Copy every item below verbatim, leaving out the pictures.
_ _ _ _ _ _ _
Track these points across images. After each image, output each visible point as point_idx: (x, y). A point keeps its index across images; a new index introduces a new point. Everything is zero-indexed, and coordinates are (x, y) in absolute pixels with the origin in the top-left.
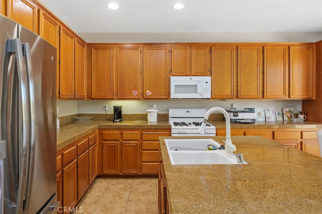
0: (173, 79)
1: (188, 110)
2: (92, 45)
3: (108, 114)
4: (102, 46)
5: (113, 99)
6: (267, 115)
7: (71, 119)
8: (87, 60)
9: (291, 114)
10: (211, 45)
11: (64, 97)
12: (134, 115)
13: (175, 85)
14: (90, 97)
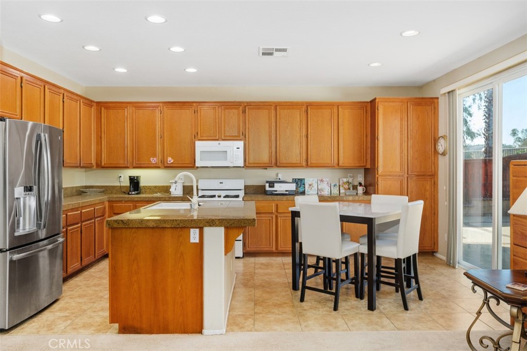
0: (198, 143)
1: (221, 181)
2: (102, 104)
3: (123, 186)
4: (114, 104)
5: (127, 167)
6: (319, 187)
7: (77, 191)
8: (97, 122)
9: (348, 186)
10: (245, 104)
11: (68, 165)
12: (155, 187)
13: (201, 152)
14: (100, 166)
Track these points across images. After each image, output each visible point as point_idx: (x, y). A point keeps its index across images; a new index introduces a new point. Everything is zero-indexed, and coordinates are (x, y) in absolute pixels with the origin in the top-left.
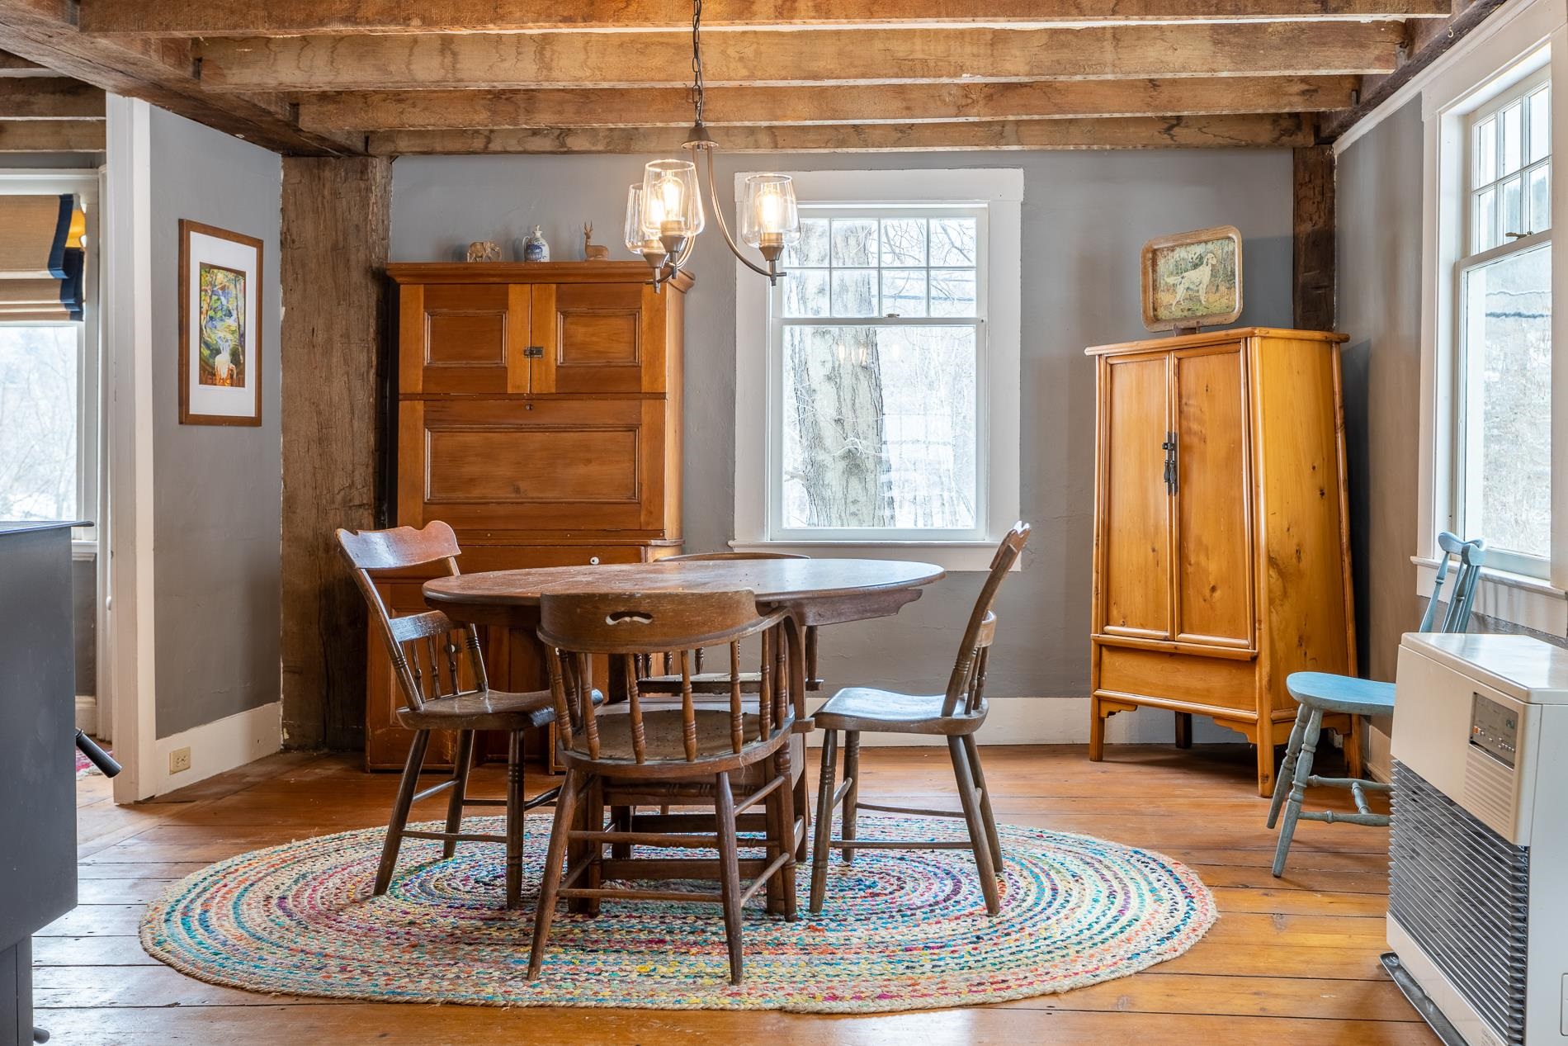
_ _ _ _ _ _ _
Response to this task:
Track these points across images. After each image, output each visible point as point_idx: (x, y). A point keeps its index across images; a new index introduces a new point. Everything is zero-indexed, and coordinates are (x, y) in absolute pixels with the origin in the top-left.
0: (173, 79)
1: (188, 110)
2: (92, 45)
3: (108, 114)
4: (102, 46)
5: (113, 99)
6: (267, 115)
7: (71, 119)
8: (87, 60)
9: (291, 114)
10: (211, 45)
11: (64, 97)
12: (134, 115)
13: (175, 85)
14: (90, 97)
0: (198, 143)
1: (221, 181)
2: (102, 104)
3: (123, 186)
4: (114, 104)
5: (127, 167)
6: (319, 187)
7: (77, 191)
8: (97, 122)
9: (348, 186)
10: (245, 104)
11: (68, 165)
12: (155, 187)
13: (201, 152)
14: (100, 166)
Track these points across images. After each image, output each visible point as point_idx: (x, y). A point keeps its index across images; a new index introduces a new point. Everything is zero-indexed, and coordinates are (x, y) in absolute pixels with the origin in the top-left.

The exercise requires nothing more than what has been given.